Video Mystery Shopping Tip: Bridging the Gap between Sales and Management
As a new homes sales manager, did you realize that you are actually a bridge? You are the bridge between your sales team and the management team. At times this can be an incredibly difficult balancing act! On the one hand, you want to fight for your sales team tooth and nail. You want to defend them and protect them and make everything wonderful for them. Now, on the other hand, you are a part of senior management. You have to walk the corporate line. You are the ‘face’ of the company to your sales people. Whenever a new policy or procedure is implemented, it is your job to roll it out to the sales team and get their support and buy in, no matter what your thoughts about it are.
In a perfect world this would not be such a difficult task. But, we don’t live in a perfect world, do we? So, how do you as a sales manager obtain the support and trust of your sales team, while at the same time keeping the respect and trust of your management team? Things that make you go HUMMMM.
Well, for starters honesty it always your best policy. But, that doesn’t always get you over the bridge, here are a couple of tips on how to keep YOUR bridge open between management and sales.
- Maintain and establish a professional relationship with your sales people. Your first alliance is to the company. Your job is to grow and improve your sales team. You are their coach, not their best friend. Keep your relationship open, but always professional. Don’t cross that line.

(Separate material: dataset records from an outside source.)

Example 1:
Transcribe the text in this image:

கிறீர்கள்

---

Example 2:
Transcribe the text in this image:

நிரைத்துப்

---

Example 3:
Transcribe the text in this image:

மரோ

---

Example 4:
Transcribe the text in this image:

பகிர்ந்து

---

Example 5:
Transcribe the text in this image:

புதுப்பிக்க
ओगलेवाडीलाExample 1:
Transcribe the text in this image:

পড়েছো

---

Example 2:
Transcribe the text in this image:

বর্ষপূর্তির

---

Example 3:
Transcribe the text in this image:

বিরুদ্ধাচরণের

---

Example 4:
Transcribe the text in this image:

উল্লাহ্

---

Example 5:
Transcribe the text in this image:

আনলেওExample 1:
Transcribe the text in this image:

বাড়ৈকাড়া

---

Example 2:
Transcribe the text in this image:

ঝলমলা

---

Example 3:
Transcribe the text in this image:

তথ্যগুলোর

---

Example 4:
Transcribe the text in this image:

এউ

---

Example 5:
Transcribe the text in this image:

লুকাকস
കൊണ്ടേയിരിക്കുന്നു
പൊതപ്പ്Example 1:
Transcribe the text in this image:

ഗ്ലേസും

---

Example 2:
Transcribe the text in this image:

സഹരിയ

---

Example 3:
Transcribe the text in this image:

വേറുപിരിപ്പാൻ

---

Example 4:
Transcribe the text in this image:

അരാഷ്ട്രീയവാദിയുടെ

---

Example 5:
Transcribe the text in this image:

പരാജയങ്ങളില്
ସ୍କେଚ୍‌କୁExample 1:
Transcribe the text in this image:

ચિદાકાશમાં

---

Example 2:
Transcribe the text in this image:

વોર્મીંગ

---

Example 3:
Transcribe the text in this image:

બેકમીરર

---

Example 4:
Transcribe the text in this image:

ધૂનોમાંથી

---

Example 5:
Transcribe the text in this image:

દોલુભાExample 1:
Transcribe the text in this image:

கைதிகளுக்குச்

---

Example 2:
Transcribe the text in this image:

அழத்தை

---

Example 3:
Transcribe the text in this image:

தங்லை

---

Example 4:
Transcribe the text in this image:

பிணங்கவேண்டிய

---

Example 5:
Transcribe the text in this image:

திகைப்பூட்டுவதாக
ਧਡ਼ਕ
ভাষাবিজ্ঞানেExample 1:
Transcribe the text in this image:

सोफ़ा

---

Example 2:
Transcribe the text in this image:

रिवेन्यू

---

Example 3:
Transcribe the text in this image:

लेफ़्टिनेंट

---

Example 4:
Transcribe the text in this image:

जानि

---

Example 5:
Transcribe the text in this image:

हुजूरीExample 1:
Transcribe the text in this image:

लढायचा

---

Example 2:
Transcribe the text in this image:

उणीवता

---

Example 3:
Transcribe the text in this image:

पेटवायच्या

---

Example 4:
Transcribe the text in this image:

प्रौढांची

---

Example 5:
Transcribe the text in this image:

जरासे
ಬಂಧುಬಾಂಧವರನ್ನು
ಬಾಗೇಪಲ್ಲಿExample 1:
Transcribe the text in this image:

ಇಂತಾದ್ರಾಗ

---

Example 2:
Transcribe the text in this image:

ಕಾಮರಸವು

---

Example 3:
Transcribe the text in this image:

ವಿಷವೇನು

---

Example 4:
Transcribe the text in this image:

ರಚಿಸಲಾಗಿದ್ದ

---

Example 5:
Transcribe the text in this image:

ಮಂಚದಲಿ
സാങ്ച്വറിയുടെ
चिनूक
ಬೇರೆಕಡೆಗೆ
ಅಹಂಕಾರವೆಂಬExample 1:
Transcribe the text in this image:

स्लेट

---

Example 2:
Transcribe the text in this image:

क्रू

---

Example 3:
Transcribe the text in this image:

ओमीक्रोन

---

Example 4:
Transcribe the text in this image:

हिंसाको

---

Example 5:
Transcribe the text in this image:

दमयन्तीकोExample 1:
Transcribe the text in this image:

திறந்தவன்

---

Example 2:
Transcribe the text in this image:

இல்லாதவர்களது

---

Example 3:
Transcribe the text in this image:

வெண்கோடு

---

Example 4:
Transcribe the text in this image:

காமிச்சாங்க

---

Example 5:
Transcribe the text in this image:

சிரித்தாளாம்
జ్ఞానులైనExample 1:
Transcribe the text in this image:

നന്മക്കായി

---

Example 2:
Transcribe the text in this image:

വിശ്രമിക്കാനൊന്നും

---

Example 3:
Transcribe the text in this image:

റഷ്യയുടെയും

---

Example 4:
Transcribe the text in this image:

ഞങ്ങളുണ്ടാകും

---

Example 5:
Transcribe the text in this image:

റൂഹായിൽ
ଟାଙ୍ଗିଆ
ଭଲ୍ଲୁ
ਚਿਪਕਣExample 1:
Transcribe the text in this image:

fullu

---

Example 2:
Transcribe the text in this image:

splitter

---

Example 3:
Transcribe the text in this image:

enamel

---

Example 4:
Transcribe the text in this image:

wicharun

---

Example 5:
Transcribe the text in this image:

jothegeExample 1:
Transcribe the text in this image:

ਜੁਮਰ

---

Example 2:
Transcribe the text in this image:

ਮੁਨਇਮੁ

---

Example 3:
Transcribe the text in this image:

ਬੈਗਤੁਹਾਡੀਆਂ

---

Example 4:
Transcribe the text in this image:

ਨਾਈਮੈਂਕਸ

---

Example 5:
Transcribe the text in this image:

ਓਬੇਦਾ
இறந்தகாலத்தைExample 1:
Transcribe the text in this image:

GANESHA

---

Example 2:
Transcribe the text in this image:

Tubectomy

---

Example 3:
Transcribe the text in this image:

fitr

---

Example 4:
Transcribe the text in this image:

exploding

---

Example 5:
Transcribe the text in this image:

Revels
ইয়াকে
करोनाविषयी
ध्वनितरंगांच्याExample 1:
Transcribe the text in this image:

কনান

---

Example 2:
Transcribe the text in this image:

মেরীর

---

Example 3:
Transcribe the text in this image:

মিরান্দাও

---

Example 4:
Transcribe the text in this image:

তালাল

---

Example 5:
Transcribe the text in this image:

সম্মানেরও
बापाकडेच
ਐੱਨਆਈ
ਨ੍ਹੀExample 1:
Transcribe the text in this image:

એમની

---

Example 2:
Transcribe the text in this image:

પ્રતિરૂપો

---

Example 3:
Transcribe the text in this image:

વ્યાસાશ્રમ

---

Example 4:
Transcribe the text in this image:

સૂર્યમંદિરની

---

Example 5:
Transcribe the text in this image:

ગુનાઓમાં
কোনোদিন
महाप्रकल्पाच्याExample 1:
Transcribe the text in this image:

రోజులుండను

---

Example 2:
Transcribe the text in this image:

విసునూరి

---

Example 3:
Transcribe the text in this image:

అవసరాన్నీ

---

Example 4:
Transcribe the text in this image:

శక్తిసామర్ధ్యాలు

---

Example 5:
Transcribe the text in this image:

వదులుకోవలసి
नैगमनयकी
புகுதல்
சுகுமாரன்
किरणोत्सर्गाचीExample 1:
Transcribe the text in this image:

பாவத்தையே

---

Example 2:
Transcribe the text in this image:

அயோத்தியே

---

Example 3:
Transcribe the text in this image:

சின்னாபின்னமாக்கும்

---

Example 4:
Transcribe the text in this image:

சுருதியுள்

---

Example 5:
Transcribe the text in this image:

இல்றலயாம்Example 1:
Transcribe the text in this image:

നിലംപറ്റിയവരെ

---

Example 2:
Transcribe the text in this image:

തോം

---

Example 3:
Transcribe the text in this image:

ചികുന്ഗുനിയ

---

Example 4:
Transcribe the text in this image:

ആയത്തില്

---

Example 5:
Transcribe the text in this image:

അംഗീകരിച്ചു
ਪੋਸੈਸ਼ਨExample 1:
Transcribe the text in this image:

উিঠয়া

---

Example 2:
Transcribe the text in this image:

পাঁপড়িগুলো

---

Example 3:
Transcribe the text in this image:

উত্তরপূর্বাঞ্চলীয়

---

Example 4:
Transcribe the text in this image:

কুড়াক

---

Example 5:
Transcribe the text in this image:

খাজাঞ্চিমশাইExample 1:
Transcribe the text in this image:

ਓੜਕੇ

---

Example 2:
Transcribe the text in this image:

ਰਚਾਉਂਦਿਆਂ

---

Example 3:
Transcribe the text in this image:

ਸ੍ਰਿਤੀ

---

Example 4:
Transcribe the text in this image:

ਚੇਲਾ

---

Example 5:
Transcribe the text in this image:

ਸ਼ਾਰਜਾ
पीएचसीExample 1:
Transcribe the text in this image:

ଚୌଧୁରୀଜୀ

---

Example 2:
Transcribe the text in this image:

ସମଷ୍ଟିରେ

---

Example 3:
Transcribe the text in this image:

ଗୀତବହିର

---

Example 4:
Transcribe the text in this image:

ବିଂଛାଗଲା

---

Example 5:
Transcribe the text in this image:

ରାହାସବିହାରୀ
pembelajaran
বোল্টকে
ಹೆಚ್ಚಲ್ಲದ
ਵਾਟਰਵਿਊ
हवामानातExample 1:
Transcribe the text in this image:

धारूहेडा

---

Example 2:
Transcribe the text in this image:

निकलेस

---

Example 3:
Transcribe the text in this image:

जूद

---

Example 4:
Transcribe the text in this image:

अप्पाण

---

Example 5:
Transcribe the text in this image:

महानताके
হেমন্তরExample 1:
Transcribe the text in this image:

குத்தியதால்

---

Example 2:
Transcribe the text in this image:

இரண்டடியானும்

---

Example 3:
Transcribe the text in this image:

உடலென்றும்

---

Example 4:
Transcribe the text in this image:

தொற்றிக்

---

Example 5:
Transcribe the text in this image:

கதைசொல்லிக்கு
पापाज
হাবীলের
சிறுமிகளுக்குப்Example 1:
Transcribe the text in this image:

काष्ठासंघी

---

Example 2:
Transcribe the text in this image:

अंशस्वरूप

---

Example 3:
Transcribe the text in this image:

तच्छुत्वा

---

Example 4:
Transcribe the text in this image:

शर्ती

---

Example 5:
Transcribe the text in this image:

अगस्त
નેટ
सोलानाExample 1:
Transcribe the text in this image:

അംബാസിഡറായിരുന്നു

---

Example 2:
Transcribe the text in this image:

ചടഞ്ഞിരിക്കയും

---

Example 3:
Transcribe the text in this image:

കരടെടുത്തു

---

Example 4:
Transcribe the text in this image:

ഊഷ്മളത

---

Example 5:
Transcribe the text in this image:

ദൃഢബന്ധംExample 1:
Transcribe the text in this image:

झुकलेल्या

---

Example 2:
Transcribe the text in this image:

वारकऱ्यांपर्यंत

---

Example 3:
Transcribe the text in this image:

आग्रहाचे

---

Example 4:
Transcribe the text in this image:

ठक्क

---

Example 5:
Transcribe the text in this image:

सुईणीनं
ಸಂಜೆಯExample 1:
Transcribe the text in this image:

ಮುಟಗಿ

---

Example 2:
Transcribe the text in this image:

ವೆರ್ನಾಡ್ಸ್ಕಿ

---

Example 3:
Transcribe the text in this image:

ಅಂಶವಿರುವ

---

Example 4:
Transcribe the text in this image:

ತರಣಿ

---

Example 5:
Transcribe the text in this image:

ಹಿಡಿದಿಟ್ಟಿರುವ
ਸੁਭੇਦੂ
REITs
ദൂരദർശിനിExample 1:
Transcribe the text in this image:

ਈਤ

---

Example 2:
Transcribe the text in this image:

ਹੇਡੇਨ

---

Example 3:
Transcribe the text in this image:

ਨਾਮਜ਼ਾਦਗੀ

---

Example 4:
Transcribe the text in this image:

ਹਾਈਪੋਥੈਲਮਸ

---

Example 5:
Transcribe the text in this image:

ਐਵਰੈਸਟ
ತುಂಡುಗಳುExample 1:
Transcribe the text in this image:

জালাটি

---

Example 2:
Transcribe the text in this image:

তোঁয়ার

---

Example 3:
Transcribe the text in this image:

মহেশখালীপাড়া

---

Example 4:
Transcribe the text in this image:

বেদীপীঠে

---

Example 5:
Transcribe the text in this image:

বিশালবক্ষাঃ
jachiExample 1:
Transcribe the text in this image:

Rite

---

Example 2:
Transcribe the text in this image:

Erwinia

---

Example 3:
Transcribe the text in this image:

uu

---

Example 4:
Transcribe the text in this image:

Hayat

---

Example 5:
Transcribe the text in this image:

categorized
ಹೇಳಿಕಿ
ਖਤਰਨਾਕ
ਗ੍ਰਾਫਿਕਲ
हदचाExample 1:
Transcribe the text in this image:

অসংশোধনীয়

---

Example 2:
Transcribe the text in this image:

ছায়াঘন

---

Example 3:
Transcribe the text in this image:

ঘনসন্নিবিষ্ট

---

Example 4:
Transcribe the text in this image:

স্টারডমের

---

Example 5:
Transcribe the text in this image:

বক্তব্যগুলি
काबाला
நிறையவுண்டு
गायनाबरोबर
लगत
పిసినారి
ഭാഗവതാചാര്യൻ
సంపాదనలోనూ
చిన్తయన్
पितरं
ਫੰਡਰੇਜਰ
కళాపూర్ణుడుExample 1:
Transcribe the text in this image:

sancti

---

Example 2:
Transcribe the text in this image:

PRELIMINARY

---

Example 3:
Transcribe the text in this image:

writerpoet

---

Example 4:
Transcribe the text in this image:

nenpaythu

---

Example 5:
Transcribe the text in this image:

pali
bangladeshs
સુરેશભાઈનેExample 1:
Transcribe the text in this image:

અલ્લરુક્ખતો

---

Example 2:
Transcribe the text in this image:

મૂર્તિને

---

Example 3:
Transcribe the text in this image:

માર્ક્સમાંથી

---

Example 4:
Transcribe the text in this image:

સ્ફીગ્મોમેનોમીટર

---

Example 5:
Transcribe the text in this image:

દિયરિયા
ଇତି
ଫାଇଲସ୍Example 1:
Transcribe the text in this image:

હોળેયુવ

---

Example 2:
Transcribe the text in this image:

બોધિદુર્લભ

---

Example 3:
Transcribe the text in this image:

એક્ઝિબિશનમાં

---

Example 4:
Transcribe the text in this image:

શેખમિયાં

- Never state anything negative about the company or management’s policies or procedures. It is not your job to state your opinion about what management has decided, it is your job to inform and explain these policies to your sales team and help them to achieve the goals set by the company.
- Don’t Run the Zone from the Throne. Get out there to find out what is really going on with your team in your sales offices. You are their leader and your job is to know what is happening in the field!
- Include management in your sales meetings. Let them have a chance to get to know the team. After all, you are all on the same team!
- You are the selected mouth piece for management to the sales team. However, that doesn’t mean you won’t have to *translate* the message in a language your sales team will understand and accept. You must be non-threatening and non-judgmental. As a sales manager, you now speak two languages, Sales and Management. Become fluent in both!
- Don’t gossip with the management team about any of your sales people. You are the leader of your team and if you don’t like something that is happening with your team, handle it. Or discuss it with the appropriate person in a professional manner.
- Build strong relationships with your management team. These are your peers. Some sale managers tend to get a ‘sales mentality’ with management. Realize that you are part of the senior management and that the team relies on your knowledge, expertise and input.
- If there are new policies and procedures that you know are not going to be popular with your sales team, enlist the support of management. Let’s say Accounting is changing the sales commission structure, ask your CFO to attend an upcoming sales meeting to better explain the changes and the company’s reasoning behind them. And allow the sales team to ask questions.
You are the bridge! That is an honor and a privilege! Don’t get stuck in the middle of the bridge. There is always a way on and off the bridge. It all starts with open and honest communication.